Des débats au congrès ont finalement eu lieu. Houleux, même. Mais ils n'ont réellement porté que sur les places dans l'appareil. Ainsi l'événement du congrès a-t-il été le psychodrame autour d'une liste alternative présentée par Maxime Gremetz, pour l'élection du Conseil national du parti, contre laquelle c'est le rénovateur Martelli qui est monté au créneau en lieu et place de la direction. Après deux heures d'interruption de séance, des kilomètres de discussion de couloirs et quelques retournements, la liste concurrente a été écartée et un compromis ficelé. Comme prévu, Marie-George Buffet a été réélue secrétaire nationale, même si près d'un quart des délégués a refusé de prendre part au vote.

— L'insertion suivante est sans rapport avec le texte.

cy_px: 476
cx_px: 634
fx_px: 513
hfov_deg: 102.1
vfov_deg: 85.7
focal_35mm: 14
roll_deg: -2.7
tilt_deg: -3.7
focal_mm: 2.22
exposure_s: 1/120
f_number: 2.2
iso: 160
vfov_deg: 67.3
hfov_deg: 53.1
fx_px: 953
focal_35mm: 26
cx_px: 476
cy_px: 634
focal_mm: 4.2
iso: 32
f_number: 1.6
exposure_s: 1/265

Quant aux discussions politiques, elles ont surtout été marquées par le brassage habituel, jusqu'à la nausée, des formules creuses et des fausses autocritiques. " Penser le dépassement du capitalisme [...] en considérant toutes les libérations nécessaires " ; " Etre le parti qui [...] fait du peuple lui-même le bâtisseur d'une société profondément transformée... " ; " Innovation profonde dans notre conception même de la politique, dans notre mise en acte du communisme en politique... ". Sur les réels problèmes de la classe ouvrière, il n'a forgé dans des " ateliers " que des alternatives volontairement vagues comme sur l'emploi où " l'enjeu fondamental " ne serait pas l'interdiction des licenciements mais la proposition d'une SEF (Sécurité d'emploi formation) ! Le seul élément nouveau aura finalement été l'hommage appuyé à Chirac pour sa " position conséquente [...] pour empêcher la guerre " !

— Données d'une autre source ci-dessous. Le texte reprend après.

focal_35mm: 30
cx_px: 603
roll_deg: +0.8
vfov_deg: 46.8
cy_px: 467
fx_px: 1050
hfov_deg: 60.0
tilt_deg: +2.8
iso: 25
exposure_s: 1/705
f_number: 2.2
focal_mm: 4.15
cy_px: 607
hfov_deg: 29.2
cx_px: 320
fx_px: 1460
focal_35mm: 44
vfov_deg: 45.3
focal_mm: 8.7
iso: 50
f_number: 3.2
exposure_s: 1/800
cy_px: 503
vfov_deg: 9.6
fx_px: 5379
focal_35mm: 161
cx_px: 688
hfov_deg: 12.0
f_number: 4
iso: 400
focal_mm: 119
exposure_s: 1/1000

Un congressiste a demandé alors : " Est-ce qu'on fait le choix de reconstruire le PCF ou est-ce qu'on joue la survie de quelques élus dans les régions qui seront forcément à la remorque des sociaux-démocrates ? " La réponse est claire. Les dirigeants du PCF n'ont rien à dire, rien à proposer, et leur seule perspective, c'est, selon l'expression de Marie-George Buffet, non de " continuer comme avant " mais " d'aller de l'avant " dans la même direction.
Cela fait très longtemps que la direction du parti est politiquement morte, en tant que direction communiste et révolutionnaire. Elle l'était déjà aux belles heures de Maurice Thorez et de la participation gouvernementale d'après-guerre, quand le PC faisait 26 à 28 % des voix. Aujourd'hui, Robert Hue puis Marie-George Buffet enfoncent sous l'eau ce que le parti conserve encore de capital militant dans les entreprises et les quartiers, qui pourrait pourtant peser favorablement dans la conscience politique et les luttes (le parti déclare aujourd'hui 133 000 adhérents, dont 43 000 auraient participé aux votes).

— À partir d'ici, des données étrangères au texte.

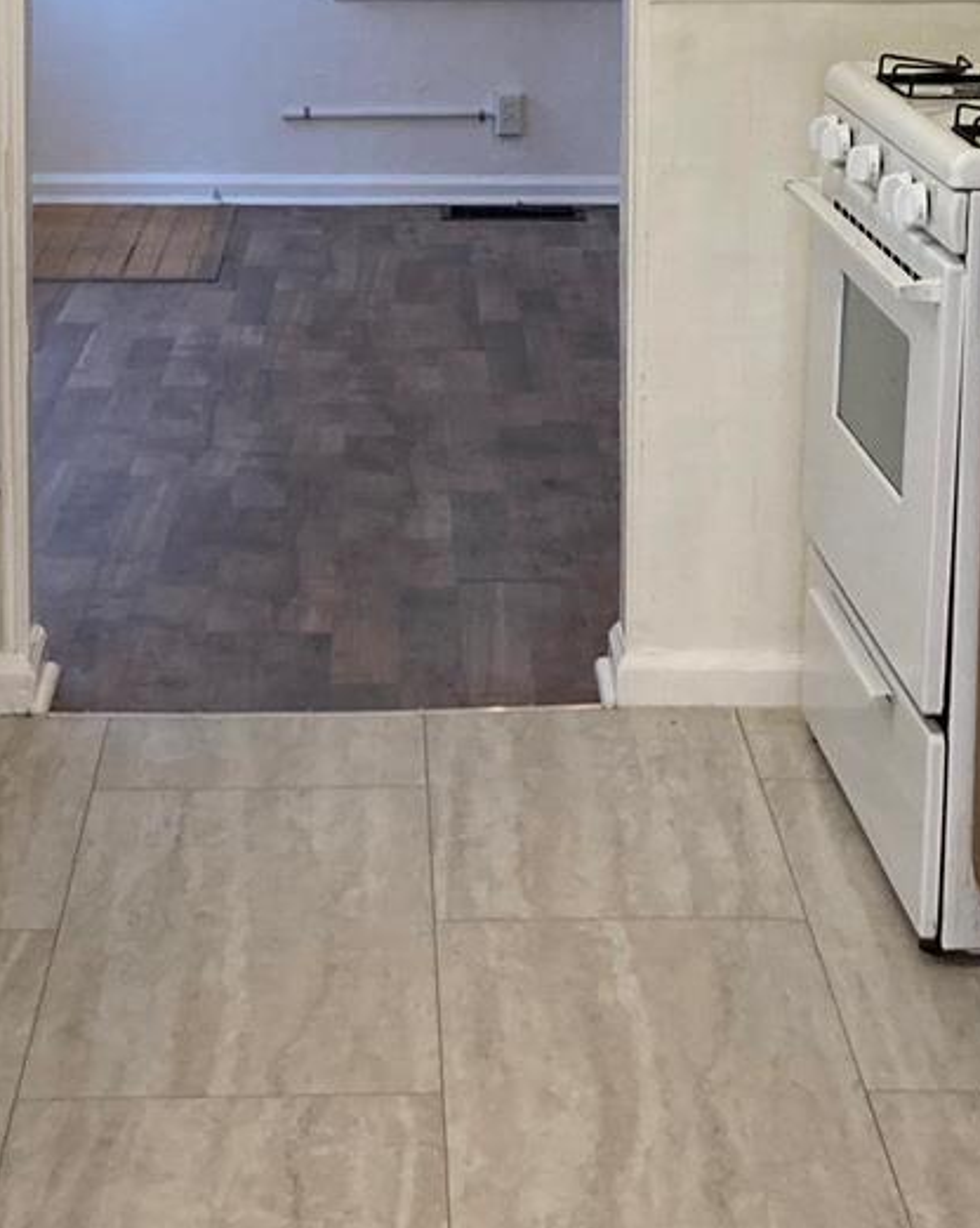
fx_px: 3049
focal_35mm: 84
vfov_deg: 22.1
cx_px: 448
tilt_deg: -6.5
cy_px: 80
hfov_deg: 18.3
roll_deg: -0.3
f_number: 1.8
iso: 80
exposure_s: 1/60
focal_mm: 3.99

La direction du PC n'offre aucune perspective politique de bouleversement social. L'appareil du PC est préoccupé des seuls micmacs électoraux pour 2004. Foin du programme sur lequel la classe ouvrière doit engager la lutte générale, contre les licenciements, et contre toutes les attaques du gouvernement, en particulier sur les retraites et la sécurité sociale !
Ce programme de mesures d'urgence comme l'idéal communiste et révolutionnaire, c'est l'extrême gauche, malgré sa faiblesse, qui aujourd'hui les avance - même si on peut discuter de la façon dont elle le fait. Non sans influence militante et politique dans le milieu du PC. Mais il y a un pas à franchir. Ne serait-ce que quelques milliers de militants du PC, dévoués aux intérêts de leur classe, qui viendraient sur ce programme révolutionnaire que l'extrême gauche cherche à faire vivre, et l'offensive gouvernementale et patronale en serait singulièrement compromise.
C'est l'enjeu, dans les rangs du PC comme de l'extrême gauche.